Except that if you are trying to get to a controller you don't want that drop,
There is no voltage drop. The voltage cannot drop while the panel is driving the voltage up.
What you don't want is the amperage drop. But, like voltage drop, what is a reasonable amount that can be lived with, is contextual.
the panel isn't wired to the battery, the controller is.
If it's a PWM controller (fast acting switch) then the panel certainly is wired to the battery whenever the switch is closed. The voltage is being driven up by the panel, but being limited by the battery. That's a limit, not a drop.
If it's an MPPT controller, the panel is wired to the MPPT function of the controller. The voltage on the solar side is being driven up by the panel, but being limited by the MPPT function. That's a limit, not a drop.
(And the MPPT function limits the voltage on the solar side, by connecting the solar to the battery, through the buck converter.)
If you have a long wire you have less voltage at your controller that is charging your battery.
No, you don't. Not as long as the solar is driving the voltage up.
You would need to run #16 to Bangladesh to create a situation like that. Or start with a panel that only has a Vmp of 15v and then use an extreme length of tiny wire.

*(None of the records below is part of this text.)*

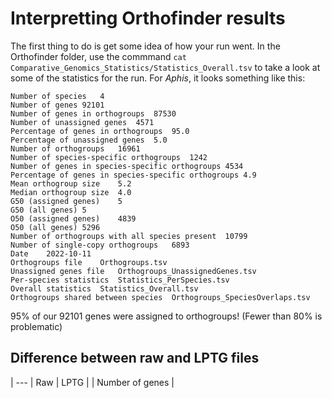 # Interpretting Orthofinder results

The first thing to do is get some idea of how your run went. In the Orthofinder folder, use the commmand `cat Comparative_Genomics_Statistics/Statistics_Overall.tsv` to take a look at some of the statistics for the run. For *Aphis*, it looks something like this:

```
Number of species	4
Number of genes	92101
Number of genes in orthogroups	87530
Number of unassigned genes	4571
Percentage of genes in orthogroups	95.0
Percentage of unassigned genes	5.0
Number of orthogroups	16961
Number of species-specific orthogroups	1242
Number of genes in species-specific orthogroups	4534
Percentage of genes in species-specific orthogroups	4.9
Mean orthogroup size	5.2
Median orthogroup size	4.0
G50 (assigned genes)	5
G50 (all genes)	5
O50 (assigned genes)	4839
O50 (all genes)	5296
Number of orthogroups with all species present	10799
Number of single-copy orthogroups	6893
Date	2022-10-11
Orthogroups file	Orthogroups.tsv
Unassigned genes file	Orthogroups_UnassignedGenes.tsv
Per-species statistics	Statistics_PerSpecies.tsv
Overall statistics	Statistics_Overall.tsv
Orthogroups shared between species	Orthogroups_SpeciesOverlaps.tsv
```

95% of our 92101 genes were assigned to orthogroups! (Fewer than 80% is problematic)

## Difference between raw and LPTG files

| --- | Raw | LPTG |
| Number of genes | 

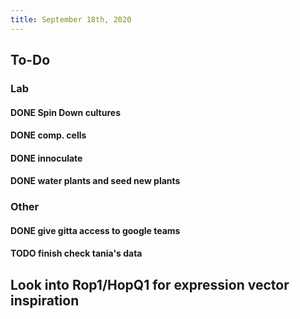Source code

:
 ```yaml
---
title: September 18th, 2020
---
```


## **To-Do**
### **Lab**
#### DONE Spin Down cultures

#### DONE comp. cells

#### DONE innoculate

#### DONE water plants and seed new plants

### **Other**
#### DONE give gitta access to google teams

#### TODO finish check tania's data

## Look into Rop1/HopQ1 for expression vector inspiration

## 

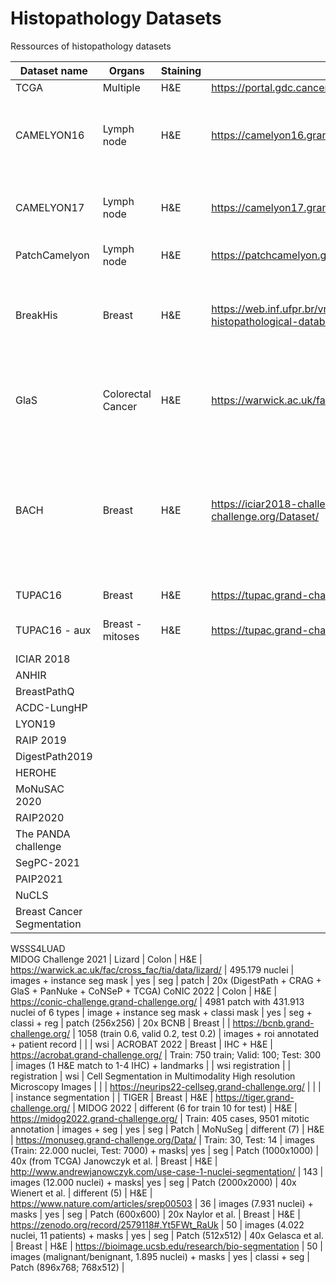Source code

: # Histopathology Datasets
Ressources of histopathology datasets

Dataset name | Organs | Staining | Link | Size | Data | Supervised | Task | WSI/Patch | Other
--- | --- | --- | --- |--- |--- |--- |--- |--- |--- 
TCGA | Multiple | H&E | https://portal.gdc.cancer.gov/ | > 11k |  |  |  | WSI | 
CAMELYON16 | Lymph node | H&E | https://camelyon16.grand-challenge.org/ | Train: 270 (160 Normal, 110 with metastases); Test: 130 | images + binary masks | yes | classi + seg | WSI | slide level analysis
CAMELYON17 | Lymph node | H&E | https://camelyon17.grand-challenge.org/ | Train: 500 (100 patients, 5 slides each); Test: 500 | images + binary masks | yes | classi + seg | WSI | patient level analysis | 
PatchCamelyon	| Lymph node |	H&E |	https://patchcamelyon.grand-challenge.org/	| 327.680 |	images + binary label	| yes |	classi |	Patch (96x96)
BreakHis	| Breast |	H&E	| https://web.inf.ufpr.br/vri/databases/breast-cancer-histopathological-database-breakhis/ |	7.909 (2480 benign, 5429 malignant)	| images + binary label + tumor type (8) (different magnifications: 40x, 100x, 200x, 400x) |	yes |	classi |	Patch (700x460)
GlaS | Colorectal Cancer | H&E | https://warwick.ac.uk/fac/cross_fac/tia/data/glascontest/ | 165 | Train: 85 (37 benign, 48 malignant); Test: 80 (37 benign, 43 malignant) | yes | classi + seg | Patch (diff sizes - few hundred px) | 20x
BACH | Breast | H&E | https://iciar2018-challenge.grand-challenge.org/Dataset/ | 400 | images (4 classes: normal 100, benign: 100, in situ carcinoma: 100, invasive carcinoma: 100) + 20 unlabeled + 10 labeled WSI (10 patients) | yes and no | classi + seg| Patch (classi, 2048x1536) + WSI (seg) |
TUPAC16 | Breast | H&E | https://tupac.grand-challenge.org/ | 500 | images + label | yes (wsi level) | classi | WSI | (from TCGA)
TUPAC16 - aux| Breast - mitoses| H&E | https://tupac.grand-challenge.org/ | 73 | images + locations | yes | seg | patch | 40x (from TCGA)
ICIAR 2018 | 
ANHIR | 
BreastPathQ |
ACDC-LungHP | 
LYON19 | 
RAIP 2019 | 
DigestPath2019 | 
HEROHE | 
MoNuSAC 2020 | 
RAIP2020 |
The PANDA challenge | 
SegPC-2021 | 
PAIP2021 | 
NuCLS | 
Breast Cancer Segmentation | 
WSSS4LUAD  
MIDOG Challenge 2021 | 
Lizard | Colon | H&E | https://warwick.ac.uk/fac/cross_fac/tia/data/lizard/ | 495.179 nuclei | images + instance seg mask | yes | seg | patch | 20x (DigestPath + CRAG + GlaS + PanNuke + CoNSeP + TCGA)
CoNIC 2022 | Colon | H&E | https://conic-challenge.grand-challenge.org/ | 4981 patch with 431.913 nuclei of 6 types | image + instance seg mask + classi mask | yes | seg + classi + reg | patch (256x256) | 20x
BCNB | Breast | | https://bcnb.grand-challenge.org/ | 1058 (train 0.6, valid 0.2, test 0.2) | images + roi annotated + patient record | | | wsi | 
ACROBAT 2022 | Breast | IHC + H&E | https://acrobat.grand-challenge.org/ | Train: 750 train; Valid: 100; Test: 300 | images (1 H&E match to 1-4 IHC) + landmarks | | wsi registration | | registration | wsi | 
Cell Segmentation in Multimodality High resolution Microscopy Images |  |  | https://neurips22-cellseg.grand-challenge.org/ | | | | instance segmentation | | 
TIGER | Breast | H&E | https://tiger.grand-challenge.org/ | 
MIDOG 2022 | different (6 for train 10 for test) | H&E | https://midog2022.grand-challenge.org/ | Train: 405 cases, 9501 mitotic annotation | images + seg | yes | seg | Patch | 
MoNuSeg | different (7) | H&E | https://monuseg.grand-challenge.org/Data/ | Train: 30, Test: 14 | images (Train: 22.000 nuclei, Test: 7000) + masks| yes | seg | Patch (1000x1000) | 40x (from TCGA)
Janowczyk et al. | Breast |  H&E | http://www.andrewjanowczyk.com/use-case-1-nuclei-segmentation/ | 143 | images (12.000 nuclei) + masks| yes | seg | Patch (2000x2000) | 40x
Wienert et al. | different (5) | H&E | https://www.nature.com/articles/srep00503 | 36 | images (7.931 nuclei) + masks | yes | seg | Patch (600x600) | 20x
Naylor et al. | Breast | H&E | https://zenodo.org/record/2579118#.Yt5FWt_RaUk | 50 | images (4.022 nuclei, 11 patients) + masks | yes | seg | Patch (512x512) | 40x
Gelasca et al. | Breast | H&E | https://bioimage.ucsb.edu/research/bio-segmentation | 50 | images (malignant/benignant, 1.895 nuclei) + masks | yes | classi + seg | Patch (896x768; 768x512) |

But again, that wouldn't be a voltage drop. That would be a limit which prevents voltage rise.
The question was about trying to avoid that their solution wasn't a good one but none of your responses made sense.
My response didn't make sense to you, because you still think that there was some voltage drop that needed to be avoided.

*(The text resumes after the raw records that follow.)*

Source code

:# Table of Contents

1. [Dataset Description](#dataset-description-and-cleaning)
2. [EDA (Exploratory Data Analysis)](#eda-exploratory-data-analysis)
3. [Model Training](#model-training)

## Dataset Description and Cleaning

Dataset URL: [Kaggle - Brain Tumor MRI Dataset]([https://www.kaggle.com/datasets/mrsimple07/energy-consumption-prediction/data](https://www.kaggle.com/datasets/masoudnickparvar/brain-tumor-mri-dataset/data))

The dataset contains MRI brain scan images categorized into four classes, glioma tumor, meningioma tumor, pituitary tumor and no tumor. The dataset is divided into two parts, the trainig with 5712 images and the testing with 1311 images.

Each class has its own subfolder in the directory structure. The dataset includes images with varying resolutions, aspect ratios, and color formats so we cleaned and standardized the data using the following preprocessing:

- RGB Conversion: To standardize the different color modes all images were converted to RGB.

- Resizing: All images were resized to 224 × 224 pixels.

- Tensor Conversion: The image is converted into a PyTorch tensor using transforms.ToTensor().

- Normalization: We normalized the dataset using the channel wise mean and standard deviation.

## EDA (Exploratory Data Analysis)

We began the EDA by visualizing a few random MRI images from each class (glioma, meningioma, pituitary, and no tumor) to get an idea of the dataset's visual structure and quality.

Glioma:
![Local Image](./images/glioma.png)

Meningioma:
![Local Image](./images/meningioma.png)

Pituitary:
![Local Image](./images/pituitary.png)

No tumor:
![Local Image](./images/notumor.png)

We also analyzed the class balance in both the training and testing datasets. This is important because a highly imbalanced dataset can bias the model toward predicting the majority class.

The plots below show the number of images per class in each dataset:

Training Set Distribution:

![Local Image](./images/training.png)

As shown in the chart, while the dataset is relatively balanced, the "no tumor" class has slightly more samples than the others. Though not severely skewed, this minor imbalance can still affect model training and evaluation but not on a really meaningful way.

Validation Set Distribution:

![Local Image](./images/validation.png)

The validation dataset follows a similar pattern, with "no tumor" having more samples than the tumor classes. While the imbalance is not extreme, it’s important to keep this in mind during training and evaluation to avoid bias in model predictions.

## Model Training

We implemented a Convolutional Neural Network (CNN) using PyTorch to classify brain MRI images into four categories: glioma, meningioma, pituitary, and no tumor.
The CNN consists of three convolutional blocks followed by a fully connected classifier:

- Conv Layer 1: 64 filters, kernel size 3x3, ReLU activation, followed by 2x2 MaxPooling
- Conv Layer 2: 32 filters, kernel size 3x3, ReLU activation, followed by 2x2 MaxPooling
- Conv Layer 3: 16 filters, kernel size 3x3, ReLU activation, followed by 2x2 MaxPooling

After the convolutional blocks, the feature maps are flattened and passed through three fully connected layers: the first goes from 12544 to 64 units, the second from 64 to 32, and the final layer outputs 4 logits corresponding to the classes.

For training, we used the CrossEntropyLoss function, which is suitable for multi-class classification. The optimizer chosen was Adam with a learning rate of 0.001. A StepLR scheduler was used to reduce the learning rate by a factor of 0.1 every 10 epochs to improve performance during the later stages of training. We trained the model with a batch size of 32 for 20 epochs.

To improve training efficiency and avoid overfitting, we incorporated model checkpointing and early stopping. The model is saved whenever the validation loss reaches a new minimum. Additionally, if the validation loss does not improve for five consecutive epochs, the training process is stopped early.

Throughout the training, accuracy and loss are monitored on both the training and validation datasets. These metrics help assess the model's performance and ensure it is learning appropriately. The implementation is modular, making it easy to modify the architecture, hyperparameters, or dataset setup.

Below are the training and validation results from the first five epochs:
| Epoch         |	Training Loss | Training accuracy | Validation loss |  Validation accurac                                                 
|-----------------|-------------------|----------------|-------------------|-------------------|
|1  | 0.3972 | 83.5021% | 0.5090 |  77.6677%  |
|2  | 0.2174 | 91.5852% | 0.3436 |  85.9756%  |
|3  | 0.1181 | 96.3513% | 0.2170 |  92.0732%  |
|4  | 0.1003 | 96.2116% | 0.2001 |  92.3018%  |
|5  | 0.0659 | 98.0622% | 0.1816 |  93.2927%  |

But there isn't. So the OP's solution of trying to eliminate something that wasn't happening in the first place wasn't appropriate.
It was also inappropriate in another way: Trying to run an inverter from a sketchy, variable power source (solar panel), without having
something (capacitor or battery) to buffer the input to the inverter and smooth out the power flow into the inverter. That would just end up making the inverter beep and shutdown whenever clouds (or flying cows) passed over.